Introduction to Graphs

Problem: Plot the points A(2, 3), B(−1, 4), C(−3, −2), and D(4, −1) on the Cartesian plane. Identify the quadrant of each.

Solution:

• A(2, 3): x = 2 (right), y = 3 (up) → Quadrant I
• B(−1, 4): x = −1 (left), y = 4 (up) → Quadrant II
• C(−3, −2): x = −3 (left), y = −2 (down) → Quadrant III
• D(4, −1): x = 4 (right), y = −1 (down) → Quadrant IV

Answer: A is in Quadrant I, B in Quadrant II, C in Quadrant III, D in Quadrant IV.

Problem: A bar graph shows the number of books read by 5 students: Amit = 12, Priya = 8, Ravi = 15, Sita = 10, Vikram = 6. Who read the most books? What is the total?

Solution:

• Most books: Ravi (15)
• Total = 12 + 8 + 15 + 10 + 6 = 51 books

Answer: Ravi read the most (15 books). Total = 51 books.

Problem: A student spends time as follows: Study = 6 hours, Play = 3 hours, Sleep = 9 hours, Other = 6 hours.

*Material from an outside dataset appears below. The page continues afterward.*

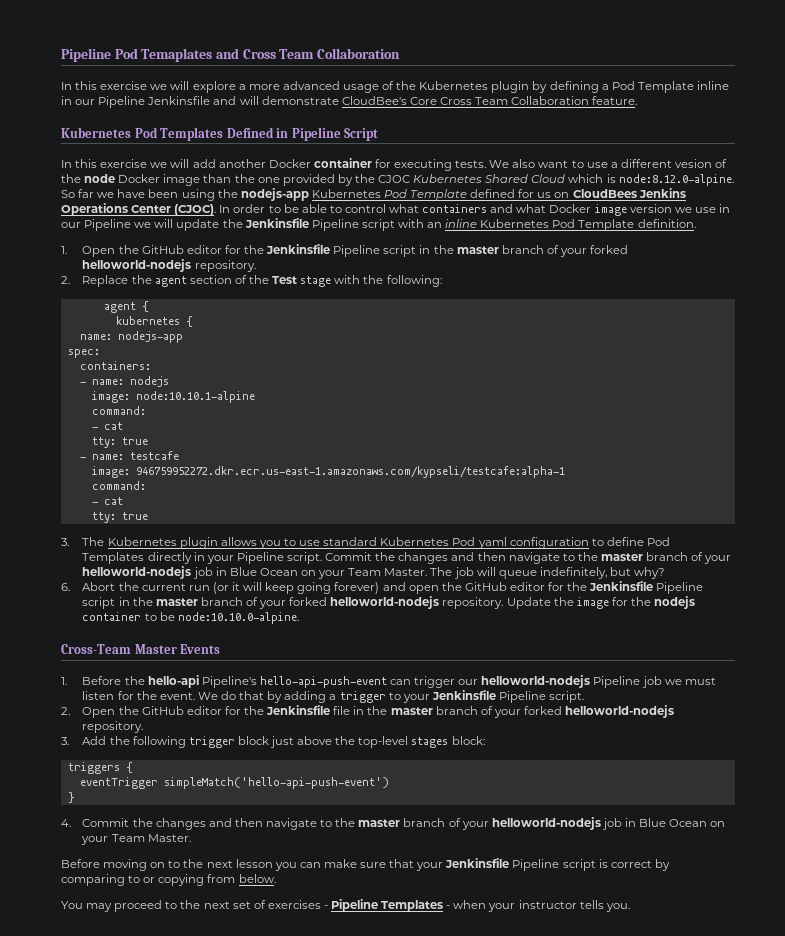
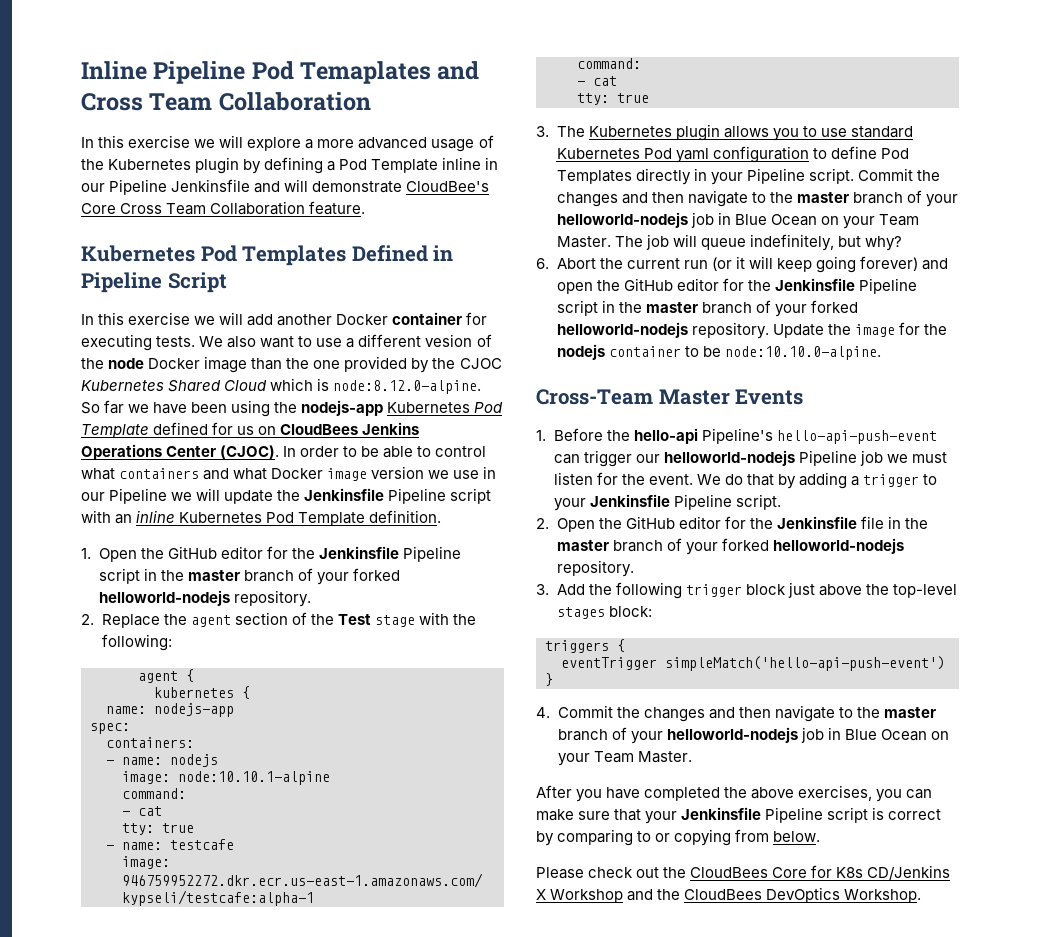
(61, 55) none -> [81,61,147,80] Inline
[61,859,273,871] Before moving on to the next lesson -> [536,785,873,802] After you have completed the above exercises,
[61,899,630,912] You may proceed to the next set of exercises - Pipeline Templates - when your instructor tells you. -> [536,865,951,880] [536,887,922,903] Please check out the CloudBees Core for K8s CD/Jenkins X Workshop and the CloudBees DevOptics Workshop.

Find the sector angles for a pie chart.

Solution:

• Total = 6 + 3 + 9 + 6 = 24 hours
• Study: (6/24) × 360° = 90°
• Play: (3/24) × 360° = 45°
• Sleep: (9/24) × 360° = 135°
• Other: (6/24) × 360° = 90°
• Check: 90 + 45 + 135 + 90 = 360° ✓

Answer: Study = 90°, Play = 45°, Sleep = 135°, Other = 90°.

Problem: The temperature of a city at different times: 6 AM = 18°C, 9 AM = 22°C, 12 PM = 30°C, 3 PM = 33°C, 6 PM = 27°C, 9 PM = 21°C. Describe the trend.

Solution:

• Plot time on x-axis and temperature on y-axis.
• Points: (6, 18), (9, 22), (12, 30), (15, 33), (18, 27), (21, 21)
• Connect with lines.

Trend: Temperature rises from 6 AM to 3 PM (peak at 33°C), then falls from 3 PM to 9 PM.

Problem: Draw the graph of y = 2x for x = 0, 1, 2, 3, 4.

Solution:

• x = 0: y = 0 → (0, 0)
• x = 1: y = 2 → (1, 2)
• x = 2: y = 4 → (2, 4)
• x = 3: y = 6 → (3, 6)
• x = 4: y = 8 → (4, 8)

These points lie on a straight line passing through the origin.

Answer: The graph of y = 2x is a straight line through (0, 0) with slope 2.

Problem: Which type of graph is most suitable for: (a) Comparing populations of 5 cities, (b) Showing how temperature changes during a day, (c) Showing the distribution of marks in a class?

Solution:

• (a) Comparing discrete categories → Bar graph
• (b) Change over time → Line graph
• (c) Grouped continuous data → Histogram

Problem: A point is 3 units to the right of the origin and 5 units above it. What are its coordinates?

Solution:

• 3 units right = x = 3
• 5 units up = y = 5
• Coordinates = (3, 5)

Answer: The point is (3, 5).

Problem: Where do the points (0, 4), (5, 0), and (0, 0) lie?

Solution:

• (0, 4): x = 0, so it lies on the y-axis
• (5, 0): y = 0, so it lies on the x-axis
• (0, 0): it is the origin

Problem: The marks of 30 students are grouped: 0–10 (4 students), 10–20 (7), 20–30 (10), 30–40 (6), 40–50 (3). Describe how to draw the histogram.

Solution:

1. x-axis: Marks (class intervals); y-axis: Number of students (frequency).
2. Draw bars: width = class width (10), heights = 4, 7, 10, 6, 3.
3. Bars touch each other (no gaps) since data is continuous.
4. The tallest bar (20–30) shows the most common marks range.

Problem: A car travels at constant speed. After 1 hour it has covered 60 km, after 2 hours 120 km, after 3 hours 180 km. Plot the distance-time graph. What does the graph look like?

Solution:

• Points: (0, 0), (1, 60), (2, 120), (3, 180)
• These lie on the line y = 60x.
• The graph is a straight line through the origin.
• The slope (60) represents the speed of the car in km/h.

Answer: The graph is a straight line with slope 60, representing uniform speed.